I would have expected to get the watchdog fault 500 mS after calling the ST routine, not after several seconds of running.
Agreed. @Steve Bailey's stack overflow scenario is another possibility.
Another unlikely possibility would be that the 16*500 passes of the inner loop per scan cycle averages nearly, but just under, 500ms***, and it takes several scan cycles, plus some stochastic noise, before the we get scan cycle that finally triggers the watchdog timeout.
*** or whatever the watchdog timeout is; do we know what that is for OP yet?
But I think @Steve's first comment is the most likely explanation: the code is logically correct and is not an infinite loop; rather it is a finite loop that simply takes too long.
Perhaps the simplest diagnostic would be a
MyTimer(IN:=False,PT:=32767);
at the start of the function to reset a TON, then a
MyTimer(IN=True,ET=>MyTimerElapsedTime_ms);
at the end of the function to measure (estimate) how long the function takes, and then vary the duration of the inner x loop e.g. 1 TO 10 instead of 1 TO 1000, then 1 TO 100, etc.

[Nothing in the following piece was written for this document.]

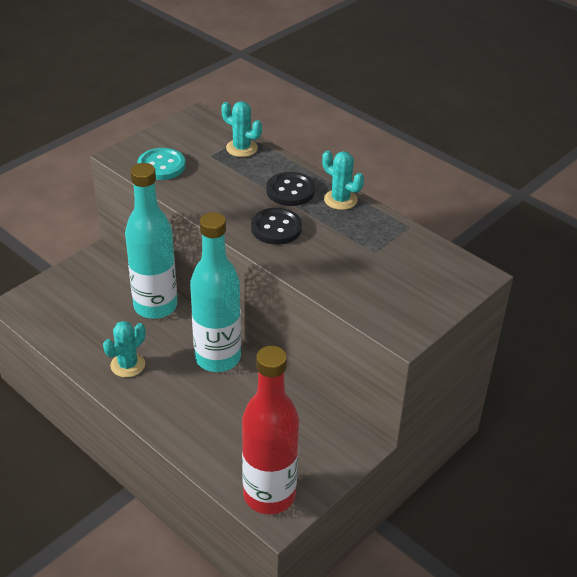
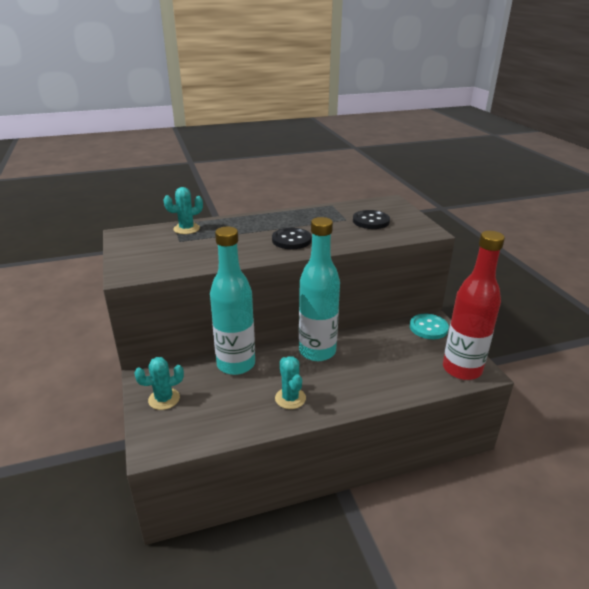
camera: 60 degrees left, 10 degrees down
(161, 166) = (165, 261): turquoise button -> turquoise button (428, 328)
(290, 191) = (256, 226): black button -> black button (371, 221)
(340, 200) = (284, 215): turquoise cactus -> turquoise cactus (164, 399)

You could also move the second MyTimer call to just before the END_FOR of the outer y loop**, then when the watchdog triggers a fault, you would have a rough idea, from y and MyTimerElapsedTime_ms, how long each pass of the outer loop was taking.
** or even that of the inner x loop, but that would significantly affect the duration of the inner x loop.
TL;DR
I.e. the outer loop takes too long to complete and exit, so the watchdog timer simply times out while the loops are still running during a single scan, which timer faults the PLC.
I am not saying it's good code (e.g.
ELSE Lamps:=Lamps; is a useless statement)
One pass of the inner
FOR x := ... loop has least three operations: the x:=x+1 statement; the increment of x at the END_FOR; the test of x against 1000 at the END_FOR. There is probably another for the FOR statement (a label?). So that is 2000 operations per inner loop (4 operations/pass * 500 passes per inner loop), or 32000 instructions per outer loop. So if each operation takes an average of 15µs, that is 480000µs or 480ms to complete the loops and a 500ms watchdog timer would not trigger a fault*. But at 16µs per operation the loops would take 512ms if allowed to complete, but a 500ms watchdog timer would interrupt the loops and the scan cycle, and trigger a fault.
* I am ignoring the rest of the code executed in each scan: the calling JSR; the y loop; the test of the Lamps value; etc.